しかしアルフレッドにはまったくギャップがないのに、シルディーヌが攻撃を受けてしまうほどにモテるのは、腑に落ちない。
──たしかに、かっこいいけれど。
騎馬に乗った姿は惚れ惚れするくらいに凛々しかったし、馬の蹄に蹴られそうなところをサクッと助けてくれた逞しさは、乙女のハートが燃えるほどにときめいた。
人気の秘密は、ギャップだけじゃないってことかしら?
「だからね、お礼がしたいと言うのだけど、恋人がいたら、迷惑になるといけないでしょう?」
説明すると、アルフレッドは乗り出していた身をソファの背もたれに沈めて、少し考えた後口を開いた。

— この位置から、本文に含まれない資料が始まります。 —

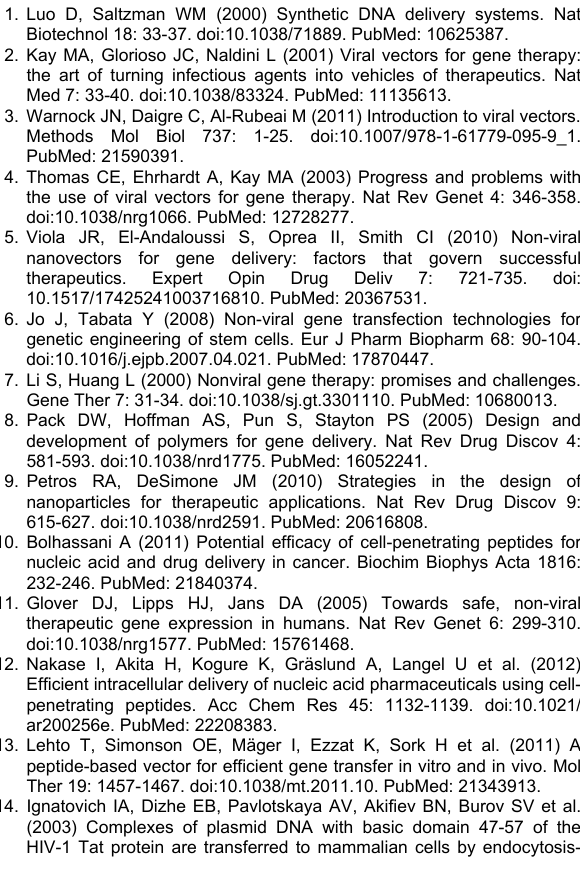
Figure S3. Intracellular final fate of DNA/peptide complex in HeLa cells. Colocalization of Lysosensor signal (lysosome marker, green) with atto633-CM Figure S1. CM -Tat /DNA in vitro transfection efficiency 18 11 signal (red) after 12 h of treatment. The overlay (yellow) in CHO cells. Transgene expression is detected 24 hours reveals that the complex is completely delivered to the after transfection by measuring luciferase activity from an lysosomal aliquot of the CHO cells external medium. Light grey column is the mean value obtained with naked DNA, dark grey column is for lipofectamine, while red column is for CM -Tat /DNA 18 11 complex at N:P ratio 16:1. The reported RLU/well values represent the mean of three independent measurements, each performed in triplicate.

「奴に女がいると聞いたことはないな。好きな女がいる噂もない。だが、その類の話はフリードのほうが得意だ。詳しいことは奴に確かめろ」
たしかに、フリードのほうが恋愛面では勝っている。貴族だから女性慣れもしていると思う。だからこそ、ペペロネが苦戦しているのだ。
でも団員のことを把握しているアルフレッドが『いない』というのなら、フリーなのはほぼ確定である。
仲良しの侍女たちの恋人がみんな騎士団員だなんて、かなり素敵なことだ。